Fuel prices fell 4.2 percent in May from April, and the cost of light heating oil dropped 7.9 percent. Excluding oil products, producer prices gained 1.6 percent in the year, the statistics office said. Taking out all energy costs, such as electricity and gas, prices rose just 0.6 percent from the previous year.

In Switzerland, where the economy is in recession, producer and import prices fell for a third month this year, the statistics office in Neuchatel said. The Swiss producer and import price index fell 0.2 percent in May from April and declined 0.5 percent from the previous year.

The threat of deflation will prompt the U.S. Federal Reserve to lower its benchmark rate at next week's meeting of policy makers, investors and economists predict. All 22 bond-trading firms that deal directly with the Fed expect a cut of at least 25 basis points. The target lending rate stands at 1.25 percent.

No Growth

Economists define deflation as a general price drop in an economy that fails to grow or create jobs. Germany is near its second recession in as many years as the $2.3 trillion economy shrank in the first quarter after stalling at the end of 2002 and unemployment rose in 13 of the past 14 months.

``The big risk is that the economy isn't growing at all,'' said Christoph Hausen, an economist at Gothaer Asset Management AG in Frankfurt, which manages the equivalent of $19 billion. ``Today's report points to a further drop in the inflation rate.''

Opel, based outside Frankfurt, is giving European customers incentives equivalent to a price cut of about 1 percent. Thomas Cook AG, Europe's No. 2 travel company, has lowered the average cost of its vacation bookings in the first half of the year to 618 euros ($723) from 638 euros the previous year.

The euro's increase against the dollar in past year has also slashed import prices and hurt profitability at exporters including Volkswagen AG, Europe's largest carmaker. The single currency bought $1.1686 at 10:19 a.m. in Frankfurt.

Shoppers Hold Back

The Bundesbank, which adjusts its German producer price figures for seasonal swings, said prices rose at an annualized rate of 2.5 percent in the six months through May, less than the 3.1 percent annualized gain in the six months through April.

Foreign companies are also feeling the pinch in Germany.

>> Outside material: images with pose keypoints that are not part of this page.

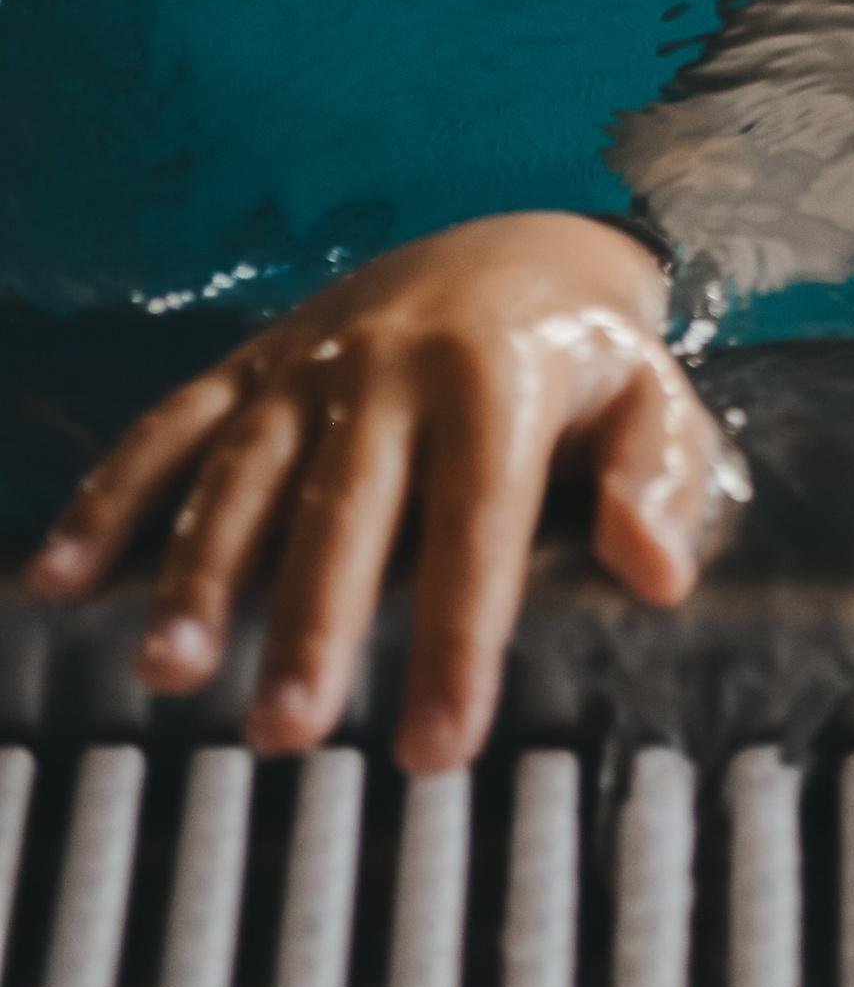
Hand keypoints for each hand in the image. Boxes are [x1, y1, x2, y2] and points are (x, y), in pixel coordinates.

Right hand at [22, 215, 727, 771]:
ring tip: (169, 670)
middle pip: (346, 506)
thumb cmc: (588, 357)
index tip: (437, 746)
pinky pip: (172, 427)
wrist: (522, 240)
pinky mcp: (252, 364)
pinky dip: (112, 499)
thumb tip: (655, 572)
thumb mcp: (653, 397)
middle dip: (313, 620)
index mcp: (499, 376)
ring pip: (244, 470)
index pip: (477, 522)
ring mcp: (311, 361)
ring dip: (200, 568)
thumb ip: (659, 480)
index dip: (458, 637)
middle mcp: (394, 363)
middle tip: (286, 730)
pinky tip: (60, 581)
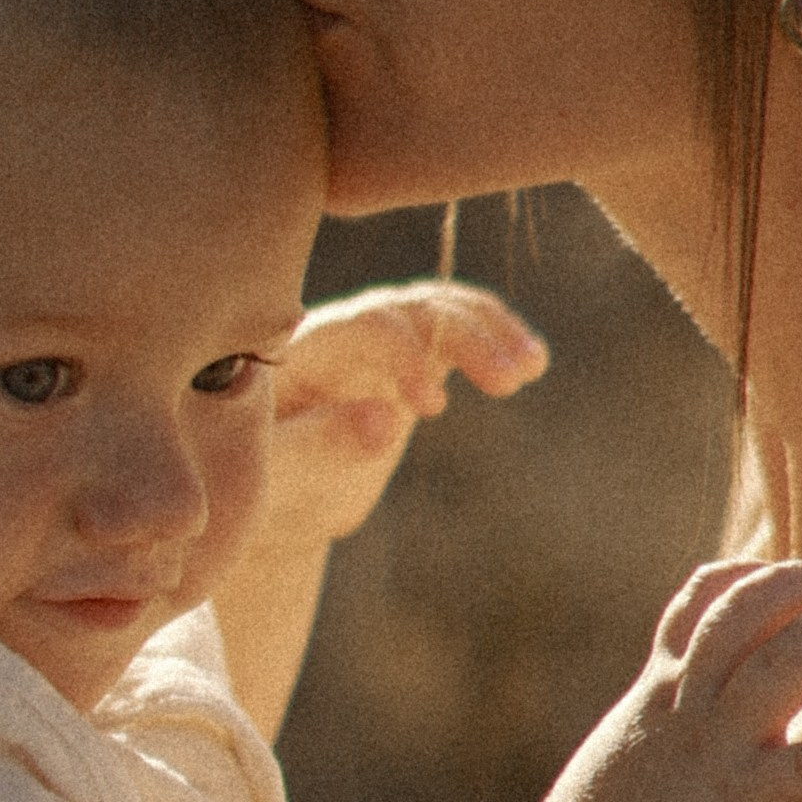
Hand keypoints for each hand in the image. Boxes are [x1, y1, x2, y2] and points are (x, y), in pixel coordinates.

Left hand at [262, 281, 547, 556]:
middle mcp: (346, 328)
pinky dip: (496, 338)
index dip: (406, 357)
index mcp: (304, 347)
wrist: (283, 493)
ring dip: (489, 330)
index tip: (434, 410)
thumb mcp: (278, 476)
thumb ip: (318, 445)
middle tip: (508, 381)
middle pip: (412, 308)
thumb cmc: (268, 482)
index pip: (366, 328)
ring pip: (442, 309)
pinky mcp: (413, 355)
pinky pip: (457, 329)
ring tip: (532, 367)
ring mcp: (382, 338)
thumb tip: (385, 419)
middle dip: (463, 337)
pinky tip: (533, 363)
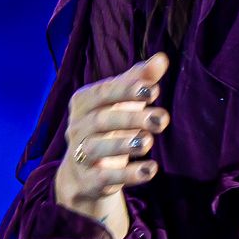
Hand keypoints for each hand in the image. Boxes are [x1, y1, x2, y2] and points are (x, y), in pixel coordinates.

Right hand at [54, 51, 170, 238]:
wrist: (86, 170)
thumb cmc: (110, 125)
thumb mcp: (123, 101)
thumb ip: (140, 79)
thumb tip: (162, 58)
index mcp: (83, 102)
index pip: (104, 93)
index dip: (127, 90)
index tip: (153, 90)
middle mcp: (77, 127)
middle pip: (101, 120)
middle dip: (132, 118)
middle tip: (162, 118)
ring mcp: (79, 155)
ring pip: (97, 148)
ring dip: (124, 145)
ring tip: (149, 142)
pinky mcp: (89, 180)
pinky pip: (104, 177)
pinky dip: (127, 175)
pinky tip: (150, 170)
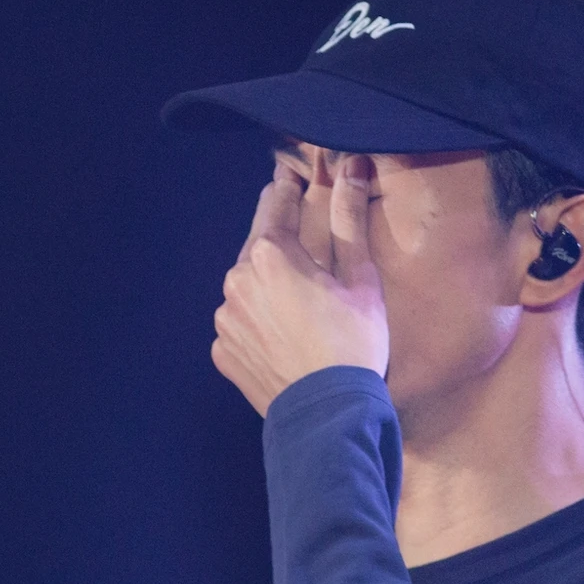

Hennes & Mauritz AB, Europe's largest clothing retailer, on Wednesday said profit rose at the slowest pace in two years, partly because of faltering demand in Germany, where the company makes almost a third of its revenue.

The HDE retail industry association has said it expects sales to fall this year, even after Saturday shopping hours were extended earlier this month to 8 p.m. from 4 p.m.

ECB's Issing has said the central bank doesn't see any signs of deflation in the euro region ``for the foreseeable future.'' He also said this week that the ECB is ``not blind in one eye'' and would act ``in a timely and decisive manner'' if needed.

The ECB last month said it aims to keep inflation close to 2 percent, rather than between zero and 2 percent, to make sure it can battle deflation as vigorously as inflation. The region's inflation rate dropped to 1.9 percent in May from 2.1 percent in the previous month.

Italian Inflation

Italy's inflation rate held at 2.7 percent for the fourth straight month in June, with consumer prices rising 0.1 percent from May, a survey of economists showed. Italy is the first country in the 15-member European Union to release June data. Germany's states start publishing CPI figures from Monday.

The inflation rate in Italy, Europe's fourth-largest economy, has exceeded the European Central Bank's 2 percent ceiling for the past three years. The build-up to the war in Iraq, driving up energy costs at the start of the year, offset price declines in other industries such as telecommunications.